Your city and my own, Calgary, have had to ask residents to conserve water. Given our current drought conditions, these restrictions may tighten up in the spring and summer.
The Town of High River, meanwhile, is watching with concern the logging in the watershed of the Highwood River, which supplies their drinking water, knowing that it will impact water flows in the summer.
On the flip side, we also know that previous logging in our high watersheds added to the flood levels that hit Southern Alberta communities in 2013.
It has been well said that healthy forests do three things with water; they slow it down, spread it out, and soak it up. We clear our forests at our peril.

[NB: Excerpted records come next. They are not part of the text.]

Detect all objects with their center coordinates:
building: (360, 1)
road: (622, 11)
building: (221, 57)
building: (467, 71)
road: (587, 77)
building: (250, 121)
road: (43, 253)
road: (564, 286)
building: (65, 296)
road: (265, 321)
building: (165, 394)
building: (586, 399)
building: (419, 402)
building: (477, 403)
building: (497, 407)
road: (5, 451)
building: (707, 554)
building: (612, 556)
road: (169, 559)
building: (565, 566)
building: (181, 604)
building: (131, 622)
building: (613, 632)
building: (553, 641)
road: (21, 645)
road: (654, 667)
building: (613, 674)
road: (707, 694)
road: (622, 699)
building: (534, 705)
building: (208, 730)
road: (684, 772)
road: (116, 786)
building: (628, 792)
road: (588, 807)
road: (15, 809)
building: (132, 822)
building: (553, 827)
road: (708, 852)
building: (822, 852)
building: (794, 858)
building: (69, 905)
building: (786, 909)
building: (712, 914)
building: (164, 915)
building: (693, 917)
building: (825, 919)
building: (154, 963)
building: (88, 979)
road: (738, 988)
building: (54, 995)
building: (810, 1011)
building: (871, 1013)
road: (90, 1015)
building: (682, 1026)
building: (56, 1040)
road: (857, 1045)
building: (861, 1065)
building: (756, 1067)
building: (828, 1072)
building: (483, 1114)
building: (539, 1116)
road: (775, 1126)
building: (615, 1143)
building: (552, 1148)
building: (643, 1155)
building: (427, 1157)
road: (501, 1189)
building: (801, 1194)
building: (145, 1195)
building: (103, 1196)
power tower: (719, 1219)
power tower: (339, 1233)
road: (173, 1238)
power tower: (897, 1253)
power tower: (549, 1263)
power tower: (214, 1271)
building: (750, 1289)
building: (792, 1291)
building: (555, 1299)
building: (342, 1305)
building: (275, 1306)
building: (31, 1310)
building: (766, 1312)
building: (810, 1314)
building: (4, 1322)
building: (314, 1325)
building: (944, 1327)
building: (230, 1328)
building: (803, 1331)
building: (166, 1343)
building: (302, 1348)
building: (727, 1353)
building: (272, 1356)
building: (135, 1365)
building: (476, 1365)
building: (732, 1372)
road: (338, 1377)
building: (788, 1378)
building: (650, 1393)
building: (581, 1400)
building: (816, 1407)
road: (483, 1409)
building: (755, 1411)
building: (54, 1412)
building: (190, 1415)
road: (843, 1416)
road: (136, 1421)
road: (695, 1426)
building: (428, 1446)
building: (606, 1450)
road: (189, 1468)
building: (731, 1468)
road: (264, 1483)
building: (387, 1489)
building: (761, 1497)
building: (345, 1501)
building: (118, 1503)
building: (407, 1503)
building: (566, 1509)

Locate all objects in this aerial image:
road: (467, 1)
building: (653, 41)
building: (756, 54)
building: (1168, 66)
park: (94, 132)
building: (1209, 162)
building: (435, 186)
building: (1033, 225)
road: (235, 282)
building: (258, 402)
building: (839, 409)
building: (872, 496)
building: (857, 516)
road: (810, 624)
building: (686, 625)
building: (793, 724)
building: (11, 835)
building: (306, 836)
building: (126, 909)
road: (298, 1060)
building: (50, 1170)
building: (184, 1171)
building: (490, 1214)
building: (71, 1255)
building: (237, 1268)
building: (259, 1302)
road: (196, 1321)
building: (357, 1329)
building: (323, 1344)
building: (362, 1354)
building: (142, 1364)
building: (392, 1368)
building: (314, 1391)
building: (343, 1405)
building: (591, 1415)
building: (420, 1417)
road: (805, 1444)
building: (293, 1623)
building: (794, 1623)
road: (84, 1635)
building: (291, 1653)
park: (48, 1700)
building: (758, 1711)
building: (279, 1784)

On top of this we must add the extreme weather events ushered in by climate change.
As retired Alberta biologist Lorne Fitch wrote “climate change isn’t our future, it is our present. Declining river flows, persistent drought, increased temperatures, heat domes, greater evaporation and more wicked weather events signal our world has changed. This is not the end of our world but it’s time to be smarter, more conscious of the changes and better stewards of what water is available.”
The province has just awarded a $350,000 contract to the firm WaterSMART in order to assess drought conditions and craft a water plan.

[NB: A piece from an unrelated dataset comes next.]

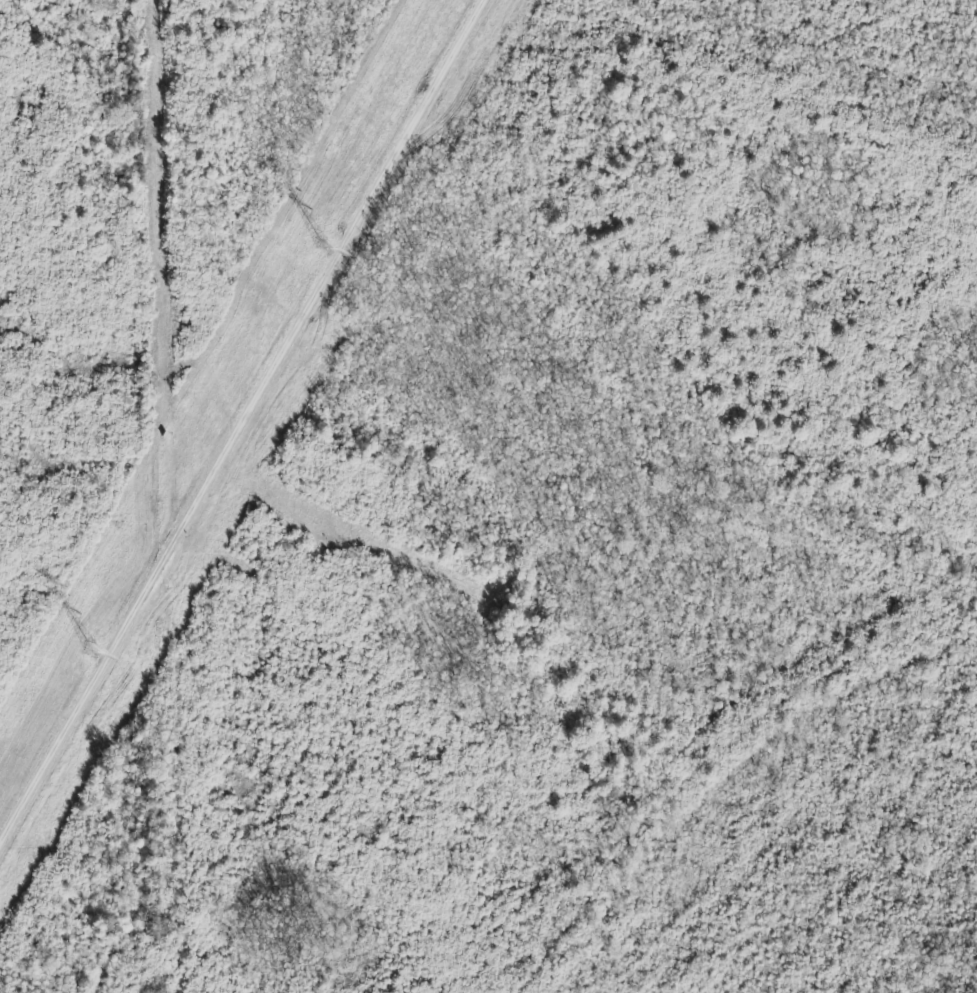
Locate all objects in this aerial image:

Many Albertans, including some municipal staff and elected officials in southern Alberta, fear that the scope of the study will be limited to planning engineering solutions for irrigation.
Considering that this is the same provincial government which approved the Highwood logging during a drought year, the same Government which cannot bring itself to use the words “climate change” and in fact 10 months ago removed the longstanding Climate Change in Alberta page from their website (I saved it as a PDF), these fears are not unfounded.